▶ REQUIRED WORK: The task calls for every entry to be printed word for word, without the images.

======== MATERIAL SUPPLIED

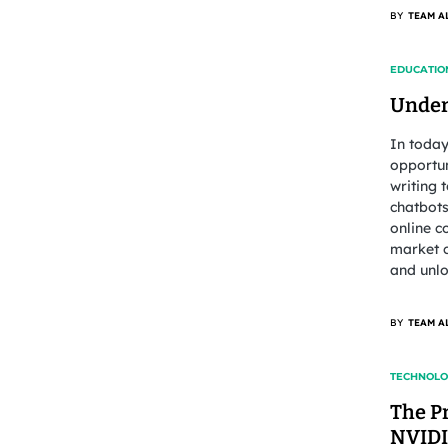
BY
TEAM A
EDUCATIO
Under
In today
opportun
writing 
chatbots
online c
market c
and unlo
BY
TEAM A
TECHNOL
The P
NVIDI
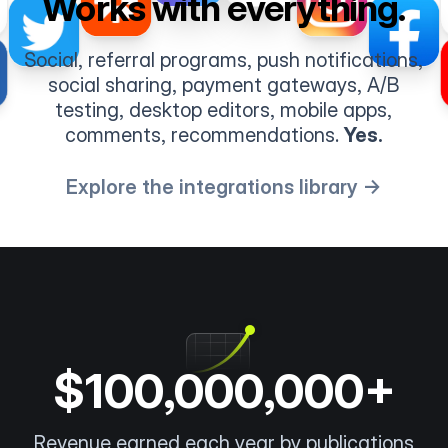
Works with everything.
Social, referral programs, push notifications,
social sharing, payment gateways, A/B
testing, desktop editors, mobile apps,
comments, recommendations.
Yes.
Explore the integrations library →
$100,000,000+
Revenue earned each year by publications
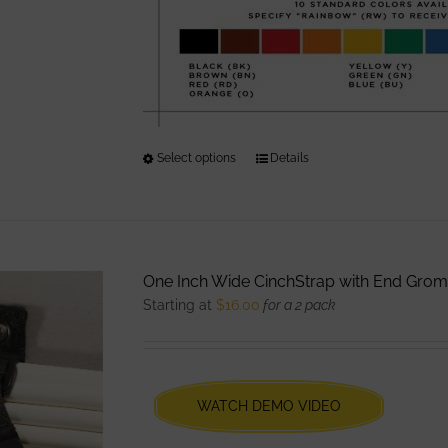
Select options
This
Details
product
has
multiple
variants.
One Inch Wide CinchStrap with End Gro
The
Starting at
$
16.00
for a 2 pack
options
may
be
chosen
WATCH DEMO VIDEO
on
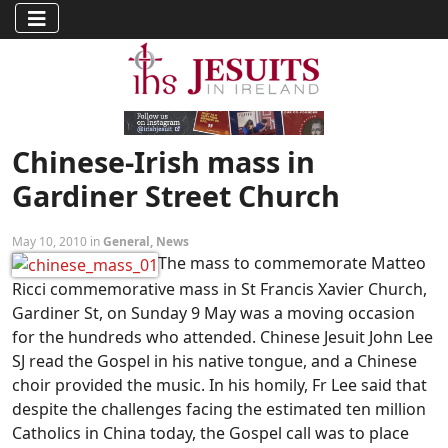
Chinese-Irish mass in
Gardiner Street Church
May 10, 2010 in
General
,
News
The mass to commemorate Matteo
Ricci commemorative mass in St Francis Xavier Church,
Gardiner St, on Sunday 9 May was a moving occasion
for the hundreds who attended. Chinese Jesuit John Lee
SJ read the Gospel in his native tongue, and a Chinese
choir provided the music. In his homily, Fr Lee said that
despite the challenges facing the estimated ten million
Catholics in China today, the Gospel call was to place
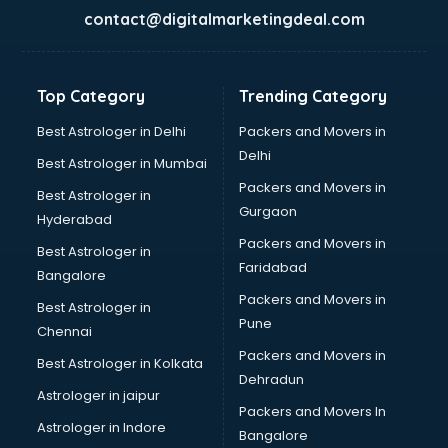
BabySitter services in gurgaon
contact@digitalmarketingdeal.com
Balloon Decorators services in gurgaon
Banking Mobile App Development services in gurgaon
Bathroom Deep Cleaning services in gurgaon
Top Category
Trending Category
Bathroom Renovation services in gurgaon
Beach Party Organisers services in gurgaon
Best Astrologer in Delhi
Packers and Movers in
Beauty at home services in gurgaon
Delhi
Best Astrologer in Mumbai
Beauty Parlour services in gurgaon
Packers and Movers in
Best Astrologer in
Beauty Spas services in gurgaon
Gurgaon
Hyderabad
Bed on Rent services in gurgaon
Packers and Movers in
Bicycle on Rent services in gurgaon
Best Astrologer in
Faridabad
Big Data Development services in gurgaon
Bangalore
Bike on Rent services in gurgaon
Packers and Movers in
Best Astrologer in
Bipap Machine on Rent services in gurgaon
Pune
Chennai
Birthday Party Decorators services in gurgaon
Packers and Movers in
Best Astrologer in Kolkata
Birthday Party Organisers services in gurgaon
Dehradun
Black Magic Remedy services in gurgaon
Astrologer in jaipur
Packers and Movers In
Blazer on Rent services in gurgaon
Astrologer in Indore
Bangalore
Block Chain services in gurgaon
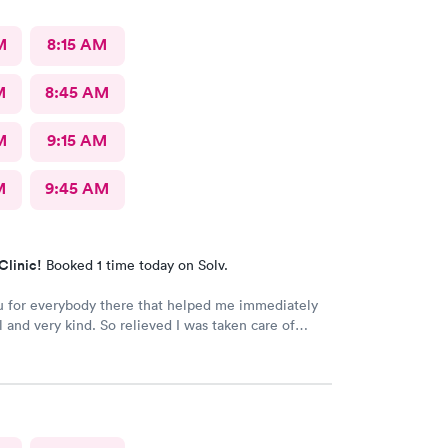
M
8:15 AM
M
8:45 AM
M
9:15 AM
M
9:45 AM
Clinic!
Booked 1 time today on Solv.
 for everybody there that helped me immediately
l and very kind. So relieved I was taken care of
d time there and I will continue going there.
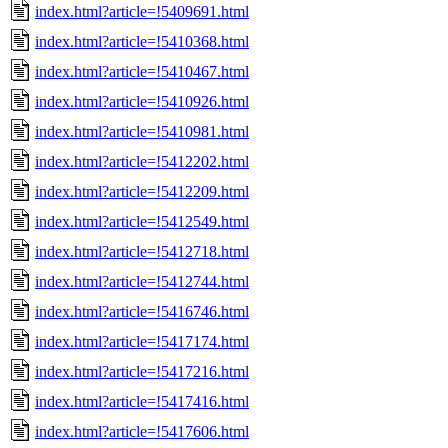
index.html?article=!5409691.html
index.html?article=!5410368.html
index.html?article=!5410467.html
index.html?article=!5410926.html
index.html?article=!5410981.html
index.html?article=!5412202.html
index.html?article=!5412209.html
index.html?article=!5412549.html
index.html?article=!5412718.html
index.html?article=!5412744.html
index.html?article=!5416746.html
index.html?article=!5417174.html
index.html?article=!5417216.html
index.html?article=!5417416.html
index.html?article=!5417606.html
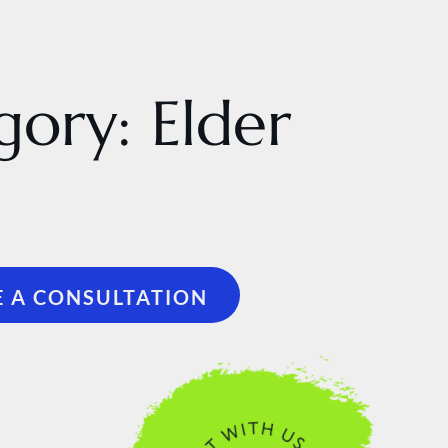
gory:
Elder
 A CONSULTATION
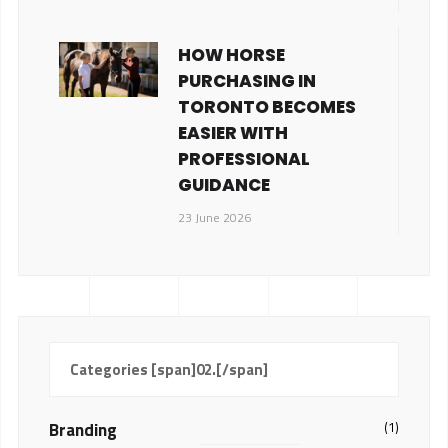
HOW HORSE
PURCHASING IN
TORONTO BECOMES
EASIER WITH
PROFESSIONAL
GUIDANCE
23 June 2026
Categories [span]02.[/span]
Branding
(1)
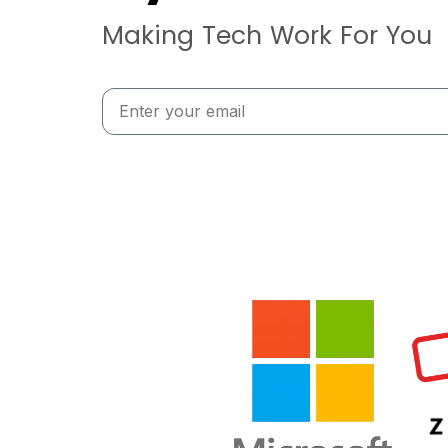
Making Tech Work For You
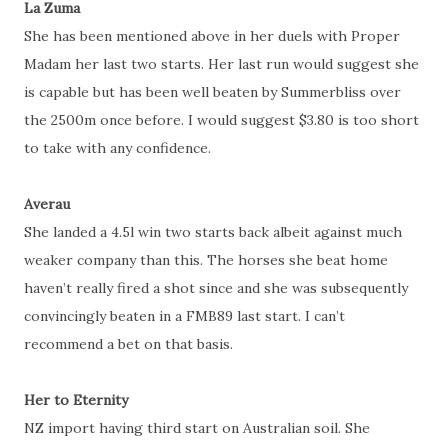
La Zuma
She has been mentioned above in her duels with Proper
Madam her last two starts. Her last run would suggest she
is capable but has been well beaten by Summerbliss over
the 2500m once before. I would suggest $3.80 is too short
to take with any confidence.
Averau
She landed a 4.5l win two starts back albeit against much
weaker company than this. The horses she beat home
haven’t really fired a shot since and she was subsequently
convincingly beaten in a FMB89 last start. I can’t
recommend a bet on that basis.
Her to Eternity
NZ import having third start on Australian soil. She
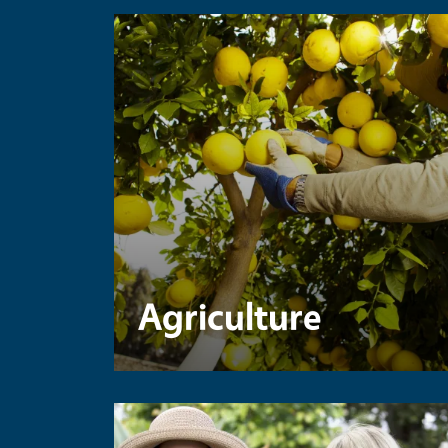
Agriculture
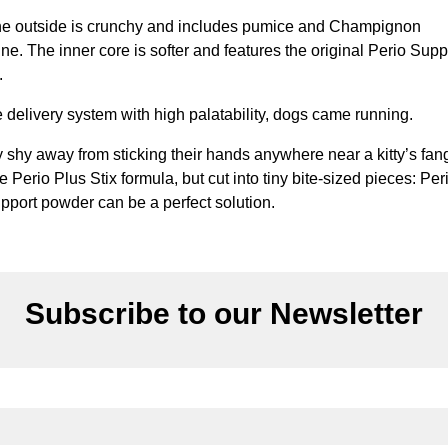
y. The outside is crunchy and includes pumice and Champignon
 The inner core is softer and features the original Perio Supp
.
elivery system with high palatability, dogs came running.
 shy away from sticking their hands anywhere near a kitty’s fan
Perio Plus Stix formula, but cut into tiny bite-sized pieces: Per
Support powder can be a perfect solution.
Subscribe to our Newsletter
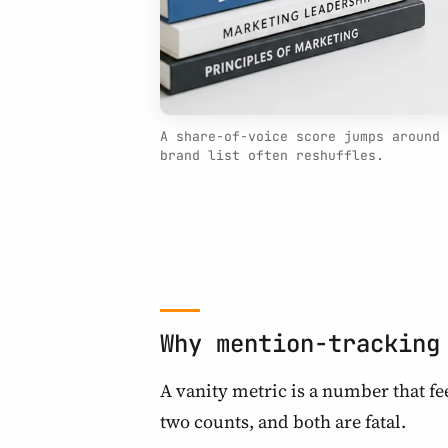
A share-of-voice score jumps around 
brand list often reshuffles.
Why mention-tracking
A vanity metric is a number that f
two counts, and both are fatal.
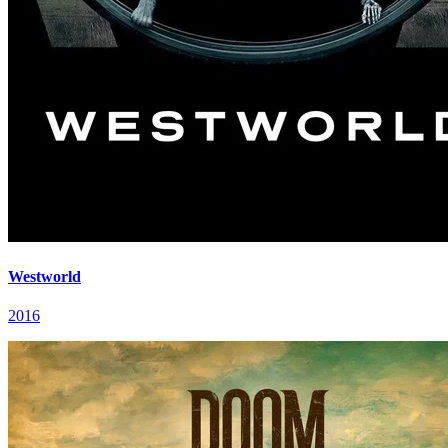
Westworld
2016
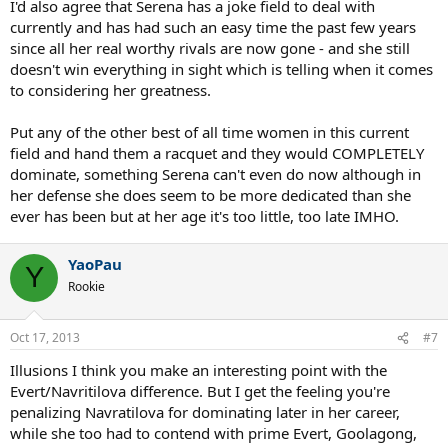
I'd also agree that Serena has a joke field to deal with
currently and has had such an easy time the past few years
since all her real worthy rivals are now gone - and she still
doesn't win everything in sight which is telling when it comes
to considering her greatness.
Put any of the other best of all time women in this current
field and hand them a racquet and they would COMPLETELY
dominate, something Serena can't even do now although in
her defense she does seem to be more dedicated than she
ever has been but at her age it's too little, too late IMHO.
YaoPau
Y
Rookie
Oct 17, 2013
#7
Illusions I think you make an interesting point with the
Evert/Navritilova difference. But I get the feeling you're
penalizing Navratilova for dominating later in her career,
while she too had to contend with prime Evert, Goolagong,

================

▶ WRITTEN ANSWER:
BY
TEAM A
EDUCATIO
Under
In today
opportun
writing 
chatbots
online c
market c
and unlo
BY
TEAM A
TECHNOL
The P
NVIDI
Works with everything.
Social, referral programs, push notifications,
social sharing, payment gateways, A/B
testing, desktop editors, mobile apps,
comments, recommendations.
Yes.
Explore the integrations library →
$100,000,000+
Revenue earned each year by publications
Select options
This
Details
product
has
multiple
variants.
One Inch Wide CinchStrap with End Gro
The
Starting at
$
16.00
for a 2 pack
options
may
be
chosen
WATCH DEMO VIDEO
on
Chinese-Irish mass in
Gardiner Street Church
May 10, 2010 in
General
,
News
The mass to commemorate Matteo
Ricci commemorative mass in St Francis Xavier Church,
Gardiner St, on Sunday 9 May was a moving occasion
for the hundreds who attended. Chinese Jesuit John Lee
SJ read the Gospel in his native tongue, and a Chinese
choir provided the music. In his homily, Fr Lee said that
despite the challenges facing the estimated ten million
Catholics in China today, the Gospel call was to place
BabySitter services in gurgaon
contact@digitalmarketingdeal.com
Balloon Decorators services in gurgaon
Banking Mobile App Development services in gurgaon
Bathroom Deep Cleaning services in gurgaon
Top Category
Trending Category
Bathroom Renovation services in gurgaon
Beach Party Organisers services in gurgaon
Best Astrologer in Delhi
Packers and Movers in
Beauty at home services in gurgaon
Delhi
Best Astrologer in Mumbai
Beauty Parlour services in gurgaon
Packers and Movers in
Best Astrologer in
Beauty Spas services in gurgaon
Gurgaon
Hyderabad
Bed on Rent services in gurgaon
Packers and Movers in
Bicycle on Rent services in gurgaon
Best Astrologer in
Faridabad
Big Data Development services in gurgaon
Bangalore
Bike on Rent services in gurgaon
Packers and Movers in
Best Astrologer in
Bipap Machine on Rent services in gurgaon
Pune
Chennai
Birthday Party Decorators services in gurgaon
Packers and Movers in
Best Astrologer in Kolkata
Birthday Party Organisers services in gurgaon
Dehradun
Black Magic Remedy services in gurgaon
Astrologer in jaipur
Packers and Movers In
Blazer on Rent services in gurgaon
Astrologer in Indore
Bangalore
Block Chain services in gurgaon
M
8:15 AM
M
8:45 AM
M
9:15 AM
M
9:45 AM
Clinic!
Booked 1 time today on Solv.
 for everybody there that helped me immediately
l and very kind. So relieved I was taken care of
d time there and I will continue going there.
index.html?article=!5409691.html
index.html?article=!5410368.html
index.html?article=!5410467.html
index.html?article=!5410926.html
index.html?article=!5410981.html
index.html?article=!5412202.html
index.html?article=!5412209.html
index.html?article=!5412549.html
index.html?article=!5412718.html
index.html?article=!5412744.html
index.html?article=!5416746.html
index.html?article=!5417174.html
index.html?article=!5417216.html
index.html?article=!5417416.html
index.html?article=!5417606.html
gory:
Elder
 A CONSULTATION
HOW HORSE
PURCHASING IN
TORONTO BECOMES
EASIER WITH
PROFESSIONAL
GUIDANCE
23 June 2026
Categories [span]02.[/span]
Branding
(1)
Making Tech Work For You
La Zuma
She has been mentioned above in her duels with Proper
Madam her last two starts. Her last run would suggest she
is capable but has been well beaten by Summerbliss over
the 2500m once before. I would suggest $3.80 is too short
to take with any confidence.
Averau
She landed a 4.5l win two starts back albeit against much
weaker company than this. The horses she beat home
haven’t really fired a shot since and she was subsequently
convincingly beaten in a FMB89 last start. I can’t
recommend a bet on that basis.
Her to Eternity
NZ import having third start on Australian soil. She
Agriculture
y. The outside is crunchy and includes pumice and Champignon
 The inner core is softer and features the original Perio Supp
.
elivery system with high palatability, dogs came running.
 shy away from sticking their hands anywhere near a kitty’s fan
Perio Plus Stix formula, but cut into tiny bite-sized pieces: Per
Support powder can be a perfect solution.
Subscribe to our Newsletter
A share-of-voice score jumps around 
brand list often reshuffles.
Why mention-tracking
A vanity metric is a number that f
two counts, and both are fatal.
Westworld
2016
I'd also agree that Serena has a joke field to deal with
currently and has had such an easy time the past few years
since all her real worthy rivals are now gone - and she still
doesn't win everything in sight which is telling when it comes
to considering her greatness.
Put any of the other best of all time women in this current
field and hand them a racquet and they would COMPLETELY
dominate, something Serena can't even do now although in
her defense she does seem to be more dedicated than she
ever has been but at her age it's too little, too late IMHO.
YaoPau
Y
Rookie
Oct 17, 2013
#7
Illusions I think you make an interesting point with the
Evert/Navritilova difference. But I get the feeling you're
penalizing Navratilova for dominating later in her career,
while she too had to contend with prime Evert, Goolagong,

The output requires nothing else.